We see PEPY as unique in that we are here, on the ground, full time. As we operate and support community driven education programs year-round, we are able to plug travelers in to fill specific needs at the time when they arrive, rather than selling the opportunity to “build a fence in six months” while the community waits a half of a year for the tourist to arrive to build the fence. Instead, we have a dedicated team of over 30 full-time Cambodian staff who operate both formal and non-formal education projects in one of the most impoverished regions in Cambodia. They are working to change attitudes about education, health, and the environment every day, and PEPY allows people to get involved in that, partner in our work and further increase our impact. Our trips are designed as experiential and educational tours that provide hands-on volunteer opportunities as well as channeling participant funding into the programs they visit, helping their support to last far longer than their visit.

We are the only cycling tour company in Cambodia that provides opportunities to support a variety of education programs, while also providing a thorough introduction to development via experiential education opportunities throughout the journey. PEPY also provides non-cycling tours; these consist of experiential education opportunities centered around hands-on volunteer projects. PEPY’s tours are designed to translate short-term impact into long-term results by partnering exclusively with organizations that have on-going relationships with the projects served.
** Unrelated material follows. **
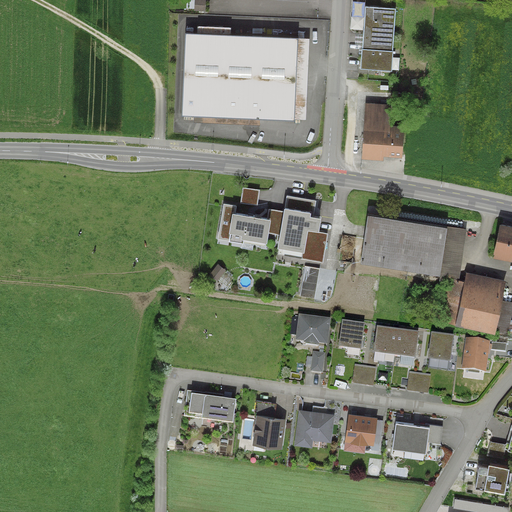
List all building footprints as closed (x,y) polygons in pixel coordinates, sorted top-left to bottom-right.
[(395,8),(364,6),(359,68),(391,71),(392,50),(395,8)] [(298,39),(187,33),(182,113),(294,119),(298,39)] [(409,94),(391,94),(391,104),(408,105),(409,94)] [(361,152),(400,155),(401,132),(400,132),(401,127),(388,126),(390,107),(365,105),(361,152)] [(278,245),(299,248),(305,211),(284,208),(283,215),(268,212),(267,219),(254,217),(254,216),(252,216),(252,217),(233,214),(228,240),(242,242),(242,239),(264,243),(266,228),(280,230),(278,245)] [(459,271),(467,230),(367,214),(359,262),(392,267),(392,268),(400,269),(401,262),(459,271)] [(511,227),(500,225),(493,257),(494,257),(495,252),(511,255),(511,227)] [(319,269),(304,266),(300,296),(315,298),(319,269)] [(495,335),(496,332),(508,334),(511,315),(511,303),(503,300),(507,282),(468,273),(464,286),(445,284),(438,320),(495,335)] [(316,347),(316,344),(328,344),(331,317),(299,314),(295,340),(305,342),(305,346),(316,347)] [(364,324),(365,322),(343,319),(339,345),(361,348),(364,324)] [(387,330),(378,329),(374,354),(395,357),(398,332),(387,330)] [(408,333),(398,332),(395,357),(416,359),(419,334),(408,333)] [(448,363),(451,341),(441,339),(431,338),(428,360),(448,363)] [(463,370),(483,372),(487,345),(467,343),(463,370)] [(490,351),(505,353),(506,345),(491,344),(490,351)] [(323,356),(313,355),(311,372),(321,373),(323,356)] [(367,365),(355,364),(352,383),(363,385),(367,365)] [(376,366),(367,365),(363,385),(373,386),(376,366)] [(421,372),(410,371),(407,390),(419,392),(421,372)] [(431,374),(421,372),(419,392),(429,393),(431,374)] [(235,393),(206,389),(192,387),(189,407),(202,408),(203,414),(233,418),(235,393)] [(279,446),(283,420),(268,418),(270,403),(256,401),(253,417),(257,417),(253,449),(262,451),(263,444),(279,446)] [(328,440),(331,416),(300,412),(297,436),(328,440)] [(350,416),(347,439),(370,442),(373,420),(350,416)] [(428,425),(397,420),(393,445),(425,449),(428,425)] [(511,424),(507,443),(491,442),(487,456),(503,460),(505,449),(511,451),(511,424)] [(485,487),(503,490),(507,466),(489,463),(488,466),(478,464),(474,487),(485,489),(485,487)] [(508,511),(509,508),(455,499),(453,508),(477,511),(508,511)]
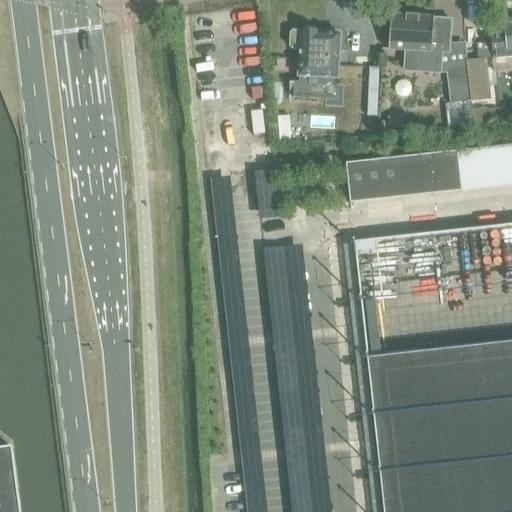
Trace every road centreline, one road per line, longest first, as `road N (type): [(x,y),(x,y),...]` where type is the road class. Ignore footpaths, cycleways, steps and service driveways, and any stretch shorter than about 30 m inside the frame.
road 1 (primary): [(19,0),(80,511)]
road 2 (primary): [(124,511),(72,0)]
What types of partnerships or professional development would be most beneficial in spreading your innovation?

Marketing partnerships are our first need. We believe that we have a very unique product and extremely high guest satisfaction from our tours but as we work with a minimal marketing budget. Creating awareness about our programs in our target markets is our biggest need. Professional development in marketing would be useful as well as support for the development of voluntourism101, a site PEPY intends to launch to spread lessons learns and effective practices in the volunteer tourism industry. By sharing our failures and mistakes with others, we believe we can help prevent further negative results from poorly planned volunteer tourism initiatives.